The final search strategy yielded 3584 records. Following the removal of duplicates, 2191 records remained and were included in title and abstract screening. A PRISMA flow diagram is presented in Figure 1.
At the title and abstract screening stage, the process became more iterative as the inclusion criteria were developed and refined. For the first iteration of screening, CH and DW sorted all records into ‘include,’ ‘exclude,’ and ‘unsure’. All ‘unsure’ papers were re-assessed by CH, and a random selection of ~20% of these were also assessed by DW. Where there was disagreement between authors the records were retained, and full text screened. The remaining papers were reviewed by CH, and all records were categorised into ‘include’ and ‘exclude’. Following full-text screening, 26 papers were retained for use in the review.
This section of the review addresses study characteristics of those which met the inclusion criteria, which comprised: date of publication, country of origin, study design, disaster, and variables examined.
Date of publication
Publication date across the 26 papers spanned from 2008 to 2020 (see Figure 2).

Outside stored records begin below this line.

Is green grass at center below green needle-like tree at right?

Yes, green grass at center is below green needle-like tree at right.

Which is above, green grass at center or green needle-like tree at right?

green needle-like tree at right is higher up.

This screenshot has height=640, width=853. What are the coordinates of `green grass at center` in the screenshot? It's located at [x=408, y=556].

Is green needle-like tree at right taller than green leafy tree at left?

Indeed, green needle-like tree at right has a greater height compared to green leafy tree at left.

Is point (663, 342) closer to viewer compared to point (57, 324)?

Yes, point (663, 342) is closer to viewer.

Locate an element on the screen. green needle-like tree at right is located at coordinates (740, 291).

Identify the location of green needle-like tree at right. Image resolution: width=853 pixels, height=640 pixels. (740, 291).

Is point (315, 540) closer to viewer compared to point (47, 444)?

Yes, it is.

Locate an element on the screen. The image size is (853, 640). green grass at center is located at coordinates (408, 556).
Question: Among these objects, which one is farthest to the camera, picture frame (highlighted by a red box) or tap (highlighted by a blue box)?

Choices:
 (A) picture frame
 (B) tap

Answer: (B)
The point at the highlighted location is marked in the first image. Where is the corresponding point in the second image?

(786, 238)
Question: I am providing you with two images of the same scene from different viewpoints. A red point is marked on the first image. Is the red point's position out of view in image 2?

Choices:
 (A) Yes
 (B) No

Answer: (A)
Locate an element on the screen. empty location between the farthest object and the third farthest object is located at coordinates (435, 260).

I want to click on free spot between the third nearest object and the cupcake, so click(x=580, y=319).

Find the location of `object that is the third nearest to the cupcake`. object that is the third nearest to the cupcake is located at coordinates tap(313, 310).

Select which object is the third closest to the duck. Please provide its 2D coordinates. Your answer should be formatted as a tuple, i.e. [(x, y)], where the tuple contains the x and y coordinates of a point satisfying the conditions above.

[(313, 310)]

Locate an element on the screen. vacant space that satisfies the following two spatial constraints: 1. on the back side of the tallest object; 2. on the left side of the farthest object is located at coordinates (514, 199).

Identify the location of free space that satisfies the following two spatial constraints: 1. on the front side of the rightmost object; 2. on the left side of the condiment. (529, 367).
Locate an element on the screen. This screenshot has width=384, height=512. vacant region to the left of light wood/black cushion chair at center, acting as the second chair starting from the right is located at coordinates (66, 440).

The number of papers published was relatively low and consistent across this timescale (i.e. 1-2 per year, except 2010 and 2013 when none were published) up until 2017 where the number of papers peaked at 5. From 2017-2020 there were 15 papers published in total. The amount of papers published in recent years suggests a shift in research and interest towards CR and SC in a disaster/ public health emergency context.
Country of origin
The locations of the first authors’ institutes at the time of publication were extracted to provide a geographical spread of the retained papers. The majority originated from the USA (34-40), followed by China (41-45), Japan (46-49), Australia (50-52), The Netherlands (53, 54), New Zealand (55), Peru (56), Iran (57), Austria (58), and Croatia (59).
There were multiple methodological approaches carried out across retained papers. The most common formats included surveys or questionnaires (35-37, 41, 45-49, 52-54, 56, 58), followed by interviews (38, 39, 42, 50, 51, 59). Four papers used both surveys and interviews (34, 40, 44, 57), and two papers conducted data analysis (one using open access data from a Social Survey (43) and one using a Primary Health Organisations Register (55)).
Multiple different types of disaster were researched across the retained papers. Earthquakes were the most common type of disaster examined (44, 46, 48, 49, 52, 55-57), followed by research which assessed the impact of two disastrous events which had happened in the same area (e.g. Hurricane Katrina and the Deepwater Horizon oil spill in Mississippi, and the Great East Japan earthquake and Tsunami; (35-37, 41, 43, 47)). Other disaster types included: flooding (50, 53, 54, 58, 59), hurricanes (34, 38, 40), infectious disease outbreaks (42, 45), oil spillage (39), and drought (51).
Variables of interest examined
Across the 26 retained papers: eight referred to examining the impact of SC (34, 36, 38, 40, 45, 48, 54, 59); eight examined the impact of cognitive and structural SC as separate entities (39, 41, 44, 47, 49, 53, 56, 58); one examined bridging and bonding SC as separate entities (57); two examined the impact of CR (37, 55); and two employed a qualitative methodology but drew findings in relation to bonding and bridging SC, and SC generally (50, 51). Additionally, five papers examined the impact of the following variables: ‘community social cohesion’ (35), ‘neighbourhood connectedness’ (43), ‘social support at the community level’ (46), ‘community connectedness’ (42) and ‘sense of community’ (52). Table 1 provides additional details on this.
How is CR and SC measured or quantified in research?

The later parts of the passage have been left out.